We all know the unprecedented potential impact for Machine Learning. But how do you take advantage of the myriad of data and ML tools now available? How do you streamline processes, speed up discovery, share knowledge, and scale up implementations for real-life scenarios?
In this talk, we’ll cover some of the latest innovations brought into the Databricks Unified Analytics Platform for Machine Learning. In particular we will show you how to:
– Get started quickly using the Databricks Runtime for Machine Learning, that provides pre-configured Databricks clusters including the most popular ML frameworks and libraries, Conda support, performance optimizations, and more.
– Get started with most popular Deep Learning frameworks within a few minutes and go deep with state of the art model DL diagnostics tools.

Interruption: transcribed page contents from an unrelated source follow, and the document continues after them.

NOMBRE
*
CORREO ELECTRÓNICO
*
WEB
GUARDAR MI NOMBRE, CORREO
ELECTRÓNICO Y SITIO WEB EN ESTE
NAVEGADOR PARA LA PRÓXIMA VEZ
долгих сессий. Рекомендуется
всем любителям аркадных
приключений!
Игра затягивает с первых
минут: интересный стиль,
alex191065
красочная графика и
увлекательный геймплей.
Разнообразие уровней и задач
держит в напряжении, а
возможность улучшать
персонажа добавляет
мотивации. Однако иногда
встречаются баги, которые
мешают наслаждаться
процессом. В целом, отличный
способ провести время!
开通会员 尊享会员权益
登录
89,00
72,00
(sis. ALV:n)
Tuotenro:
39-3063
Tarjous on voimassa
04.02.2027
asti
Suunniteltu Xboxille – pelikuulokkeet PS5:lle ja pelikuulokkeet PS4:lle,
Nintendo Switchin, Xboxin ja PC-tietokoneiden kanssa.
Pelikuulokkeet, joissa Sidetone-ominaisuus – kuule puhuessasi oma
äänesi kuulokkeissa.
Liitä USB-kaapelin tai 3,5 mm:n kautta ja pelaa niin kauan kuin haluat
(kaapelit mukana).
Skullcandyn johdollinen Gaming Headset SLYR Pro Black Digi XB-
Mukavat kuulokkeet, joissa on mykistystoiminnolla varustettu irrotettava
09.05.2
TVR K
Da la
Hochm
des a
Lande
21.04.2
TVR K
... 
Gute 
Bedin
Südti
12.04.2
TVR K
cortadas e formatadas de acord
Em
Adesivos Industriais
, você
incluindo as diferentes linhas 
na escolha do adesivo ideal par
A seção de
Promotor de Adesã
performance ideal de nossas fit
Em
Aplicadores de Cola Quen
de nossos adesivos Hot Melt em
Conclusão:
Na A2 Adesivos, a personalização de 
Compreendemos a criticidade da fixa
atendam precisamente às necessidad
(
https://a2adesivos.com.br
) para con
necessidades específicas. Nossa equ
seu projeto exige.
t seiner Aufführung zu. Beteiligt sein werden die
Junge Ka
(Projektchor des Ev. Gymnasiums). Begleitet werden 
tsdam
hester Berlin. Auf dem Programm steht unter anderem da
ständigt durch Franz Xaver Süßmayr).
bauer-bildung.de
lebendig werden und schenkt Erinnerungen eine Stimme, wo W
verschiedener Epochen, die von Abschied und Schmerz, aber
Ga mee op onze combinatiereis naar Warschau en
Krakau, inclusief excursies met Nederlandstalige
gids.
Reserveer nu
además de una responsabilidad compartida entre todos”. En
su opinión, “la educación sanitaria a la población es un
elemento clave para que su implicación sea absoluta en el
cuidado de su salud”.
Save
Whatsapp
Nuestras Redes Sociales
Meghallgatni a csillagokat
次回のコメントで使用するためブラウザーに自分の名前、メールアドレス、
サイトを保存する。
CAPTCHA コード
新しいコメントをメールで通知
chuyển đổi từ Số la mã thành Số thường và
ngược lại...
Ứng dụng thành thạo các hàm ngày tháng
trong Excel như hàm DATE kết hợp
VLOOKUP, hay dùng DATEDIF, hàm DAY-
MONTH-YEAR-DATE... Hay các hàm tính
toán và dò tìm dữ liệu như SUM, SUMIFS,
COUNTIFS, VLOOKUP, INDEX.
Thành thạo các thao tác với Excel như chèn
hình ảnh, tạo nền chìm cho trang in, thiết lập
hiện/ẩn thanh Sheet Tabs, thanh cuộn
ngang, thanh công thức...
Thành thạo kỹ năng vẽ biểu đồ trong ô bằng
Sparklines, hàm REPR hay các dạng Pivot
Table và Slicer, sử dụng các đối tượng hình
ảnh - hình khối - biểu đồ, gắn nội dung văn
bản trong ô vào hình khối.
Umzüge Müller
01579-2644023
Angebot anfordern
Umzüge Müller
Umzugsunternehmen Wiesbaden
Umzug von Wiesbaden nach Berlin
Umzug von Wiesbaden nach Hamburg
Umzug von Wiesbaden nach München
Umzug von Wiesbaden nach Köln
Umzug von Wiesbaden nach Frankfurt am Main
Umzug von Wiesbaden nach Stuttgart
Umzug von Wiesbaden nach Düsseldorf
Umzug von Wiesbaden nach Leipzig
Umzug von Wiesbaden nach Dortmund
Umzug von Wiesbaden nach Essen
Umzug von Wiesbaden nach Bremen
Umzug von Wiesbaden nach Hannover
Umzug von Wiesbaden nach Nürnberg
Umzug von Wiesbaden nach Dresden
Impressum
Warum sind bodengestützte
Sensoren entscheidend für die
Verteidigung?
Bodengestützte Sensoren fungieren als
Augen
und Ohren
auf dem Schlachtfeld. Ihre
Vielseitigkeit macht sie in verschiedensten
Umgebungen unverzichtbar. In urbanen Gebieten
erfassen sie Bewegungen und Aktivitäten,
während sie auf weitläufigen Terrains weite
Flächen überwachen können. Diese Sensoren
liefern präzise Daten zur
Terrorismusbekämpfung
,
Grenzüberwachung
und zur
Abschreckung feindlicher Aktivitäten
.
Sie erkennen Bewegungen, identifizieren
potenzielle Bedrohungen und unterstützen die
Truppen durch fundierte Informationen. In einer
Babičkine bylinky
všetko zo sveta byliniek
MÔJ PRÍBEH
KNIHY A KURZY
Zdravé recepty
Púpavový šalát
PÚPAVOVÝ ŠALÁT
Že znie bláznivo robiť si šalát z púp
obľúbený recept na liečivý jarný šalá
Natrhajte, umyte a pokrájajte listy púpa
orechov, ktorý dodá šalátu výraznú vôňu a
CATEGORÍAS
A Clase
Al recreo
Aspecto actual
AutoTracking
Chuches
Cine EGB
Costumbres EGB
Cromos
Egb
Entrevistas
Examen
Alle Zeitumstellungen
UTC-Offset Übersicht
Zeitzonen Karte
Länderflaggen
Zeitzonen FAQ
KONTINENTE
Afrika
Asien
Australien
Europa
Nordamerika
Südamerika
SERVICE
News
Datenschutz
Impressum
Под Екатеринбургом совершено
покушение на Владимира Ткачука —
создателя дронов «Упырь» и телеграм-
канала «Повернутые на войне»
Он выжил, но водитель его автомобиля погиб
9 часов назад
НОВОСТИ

– Scale up Deep Learning training workloads from a single machine to large clusters for the most demanding applications using the new HorovodRunner with ease.
– How all of these ML frameworks get exposed to large and distributed data using Databricks Runtime for Machine Learning.
Hossein Falaki is a tech lead at Databricks, working on machine learning infrastructure. Prior to joining Databricks he was a data scientist at Apple’s personal assistant, Siri. He graduated with a Ph.D. in Computer Science from UCLA, and a Masters in Computer Science from University of Waterloo
Yifan Cao is a Senior Product Manager at Databricks. His product area spans ML/DL algorithms and Databricks Runtime for Machine Learning. Prior to Databricks, Yifan worked on two Machine Learning products, applying NLP to find metadata and applying machine learning to predict equipment failures. He helped build the products from ground up to multi-million dollars in ARR. Yifan started his career as a researcher in quantum computing. Yifan received his B.S in UC Berkeley and Master from MIT.